El esquema del ataque de Donald Trump a Venezuela (3 de enero) se repite. Pedro Sánchez reacciona al ataque de EEUU e Irán en Israel yendo más allá que la UE. Cuando la presidenta de la Comisión Europea, Ursula Von der Layen, evitaba a aludir siquiera a estos países, y centraba el foco en los “ataques injustificados” de Irán a otros países en la región, el presidente del Gobierno español condenaba inicialmente la “acción militar unilateral de EEUU e Israel”, así como “las acciones del régimen iraní y de la Guardia Revolucionaria”.
“No podemos permitirnos otra guerra prolongada y devastadora en Oriente Medio”, escribió el presidente en la red social X, en su primera y única respuesta a esta escalada. El ministro de Exteriores, José Manuel Albares, era quien desde su ministerio mantenía el gabiente de crisis y estaba en contacto con sus homólogos europeos a la par que reportaba al presidente del Gobierno. Anticipaba que las Embajadas de España en la región estaban “plenamente operativas para los españoles”. “Es hora de retomar el diálogo y alcanzar una solución política duradera para la región”, pedía.

Desde Sumar, la vicepresidenta segunda del Gobierno, Yolanda Díaz, acusaba a Trump y Netanyahu de ser “una amenaza para la seguridad de todo el planeta“, obviando la respuesta de Irán. Su partido, Movimiento Sumar, expresó su “condena sin paliativos” ante la “agresión imperialista contra el régimen teocrático y dictatorial iraní”.
Y el Gobierno de coalición se veía respaldado por la mayoría de aliados de izquierdas del arco parlamentario.
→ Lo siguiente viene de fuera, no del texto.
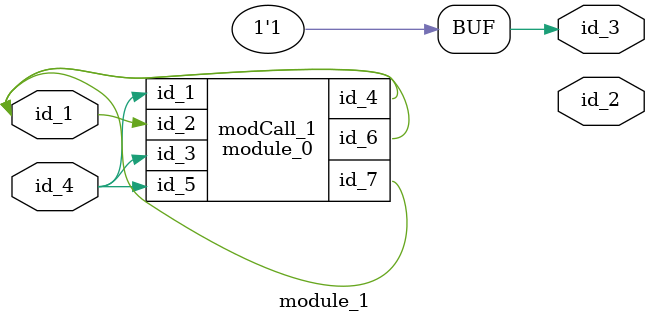
<source format=v>
module module_0 (
    id_1,
    id_2,
    id_3,
    id_4,
    id_5,
    id_6,
    id_7
);
  inout wire id_7;
  inout wire id_6;
  input wire id_5;
  inout wire id_4;
  input wire id_3;
  input wire id_2;
  input wire id_1;
  always @("" or 1)
    if (id_2) id_7 = 1;
    else begin : LABEL_0
      id_6 = id_5;
    end
  assign module_1.id_5 = 0;
endmodule
module module_1 (
    id_1,
    id_2,
    id_3,
    id_4
);
  input wire id_4;
  output wire id_3;
  output wire id_2;
  inout wire id_1;
  module_0 modCall_1 (
      id_4,
      id_1,
      id_4,
      id_1,
      id_4,
      id_1,
      id_1
  );
  always @(1 or 1'b0) begin : LABEL_0
    id_3 = #id_5 1;
  end
endmodule

</source>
De EH Bildu a Podemos, pasando por el BNG, los partidos del hemiciclo han criticado el ataque a Irán, que “vulnera el derecho internacional” y “vuelve a evidenciar la inestabilidad del contexto mundial” -Bildu, que no cuestiona la respuesta de Irán-.

Ione Belarra, secretaria general de Podemos, condenó la agresión a Irán y reclamó a Sánchez que “haga algo de una vez” para “aislar internacionalmente” a Trump. Además de volver a abogar por salir de la OTAN, una “alianza criminal que nos convierte en cómplices de intervenciones militares ilegales”.
“Es evidente que esta es una guerra por petróleo, lo único que le interesa a EE.UU. es la pasta y lo que quieren es que Irán, igual que Venezuela, deje de venderle petróleo a China porque lo único que les interesa es su guerra comercial con China”, afirmó Belarra desde Sevilla. El BNG denunció el incumplimiento por parte de EEUU e Israel del derecho internacional”, y que “Trump permitió y contribuyó al genocidio en Gaza”.
La gravedad de la situación internacional contrastaba con la actividad doméstica. Con partidos de ámbito nacional desplegando actos de campaña en Castilla y León. Y con otros, como ERC, proclamando la candidatura de Elisenda Alemany a la alcaldía de Barcelona.
Sin contactos entre Moncloa y los partidos
Esta situación bélica no ha servido para que los contactos entre el Ejecutivo y el principal partido de la oposición se reactiven. Al cierre de esta edición, ni Moncloa, ni el ministerio de Exteriores descolgaban el teléfono para informar al PP sobre la escalada militar ni tampoco al resto de partidos con representación parlamentaria.
Por su parte, el líder del PP apuró hasta las 16.00 horas –Sánchez reaccionó a las 12.29 horas en sus redes sociales-, para marcar la posición de su partido. Un silencio comedido frente a la frenética reacción en la izquierda. En sus filas criticaron que no había habido contactos con Moncloa. “El Gobierno no se ha puesto en contacto con ninguno de nosotros para informar de lo que sucede en Irán”, afirmaron fuentes del PP.

“El régimen iraní masacra a sus propios ciudadanos, persigue la bomba nuclear, financia el terror y desestabiliza la región. Ningún demócrata puede ser condescendiente con ello porque la libertad se defiende en todo el mundo“. “Occidente debe estar unido: contención, evitar una escalada y volver a la negociación”, añadió Alberto Núñez Feijóo.
También reclamó al Ejecutivo la activación inmediata de “un plan de protección y evacuación” de los ciudadanos españoles en la región. Un paso más allá fue la portavoz adjunta del PP en el Congreso, Cayetana Álvarez de Toledo, quien afirmó que era “la hora de la libertad para Irán”. Bendijo a Estados Unidos e Israel por participar en una “operación decisiva”. Pidió a España y Europa apoyar a Irán “sin matices y sin fisuras”.